Here in a nutshell was the essence of the teaching contained in the Diamond Sutra, and the abbot visited Hui Neng secretly at night in the kitchens to confirm him as his successor, even though Hui Neng was still a lay person and illiterate into the bargain. No amount of polishing and waxing of a well cared for motor car will prevent it from growing old, deteriorating and eventually needing to be replaced. The same is true of all sentient beings, all of which must eventually fade away in some way or other. The void is where the opposites are resolved in the realisation of the Essence of Mind, the Unborn, the Buddha Nature, call it what you will, and it is where the concept of the alighting of dust is quite meaningless. The difference between the teaching of Shen Hsui and that of Hui Neng is the difference between regarding meditation as an end in itself and that of seeing it as a vehicle.
Nearly 1000 years after the time of Hui Neng, this time in Japan, Bankei took up the theme of the Unborn Buddha Mind as being with us all as something we only had to realise, a task only made difficult by its very simplicity. Bankei poured scorn on those who surmised that women were less able to achieve this than men, or that monks could do it better than lay people. Not surprisingly, after Bankei`s demise, there was no mad rush on the part of the hierarchy in Japan to take up on his theme. Even though the Buddha founded no priesthood, it is often found in Buddhism by default as the great monasteries seek to protect their privileged position. The greater the potential for piety, the greater the potential for corruption. The position of Bankei in Japanese society is akin to that of the Poor Parson as described by Chaucer in the Prologue to his Canterbury Tales. The compassion of the Poor Parson and his devotion to the needs of his parishioners stands out in marked contrast to the grasping selfishness of both the Monk and the Friar.

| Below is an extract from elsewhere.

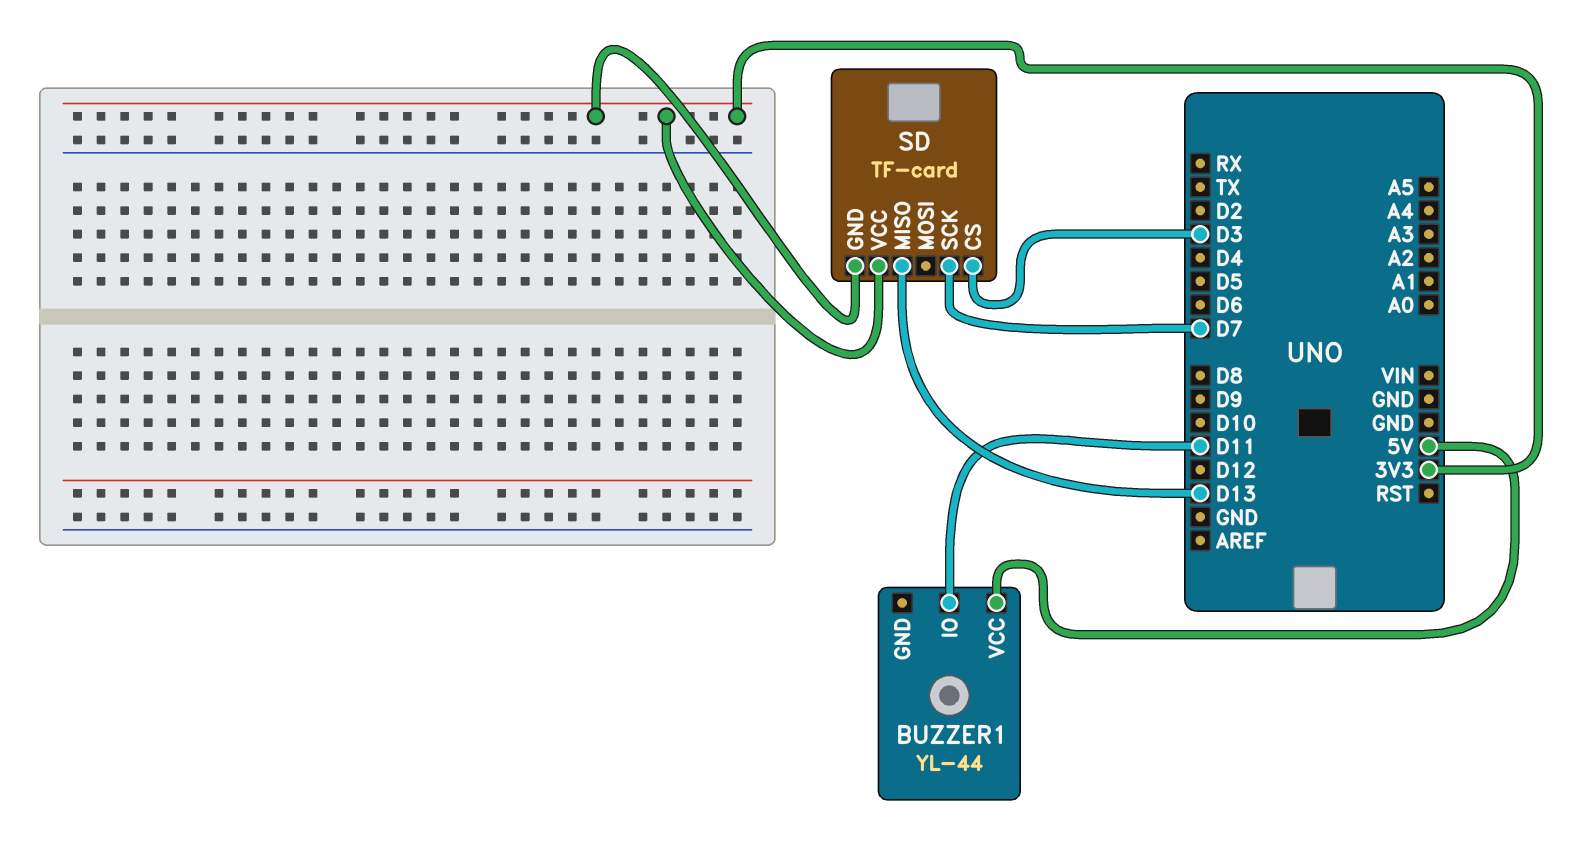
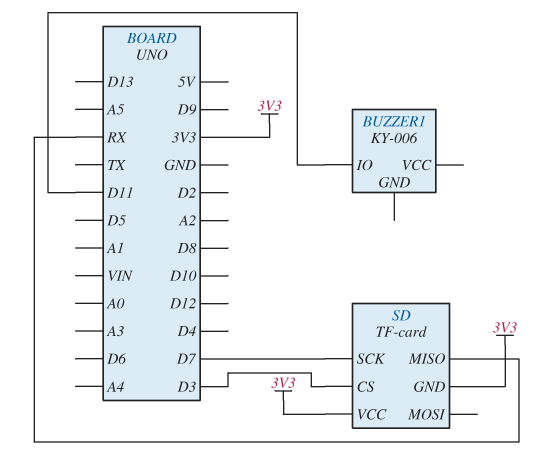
BUZZER1: YL-44 -> KY-006
BUZZER1 pin VCC: 5V -> none
SD pin MISO: D13 -> RX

Although declining church attendance and a dearth in temple building are often quoted as signs of declining values in society, history teaches us quite the reverse. All too often, lavish temples and full churches are symptomatic of a brutal and corrupt society in which the weak are oppressed and the wealthy imagine they can buy their way into eternity by the patronage of religion. Shakyamuni Buddha, Hui Neng and Bankei all taught otherwise. The Way of the Buddhas is to realise the Unborn within ourselves and then see it in every other sentient being.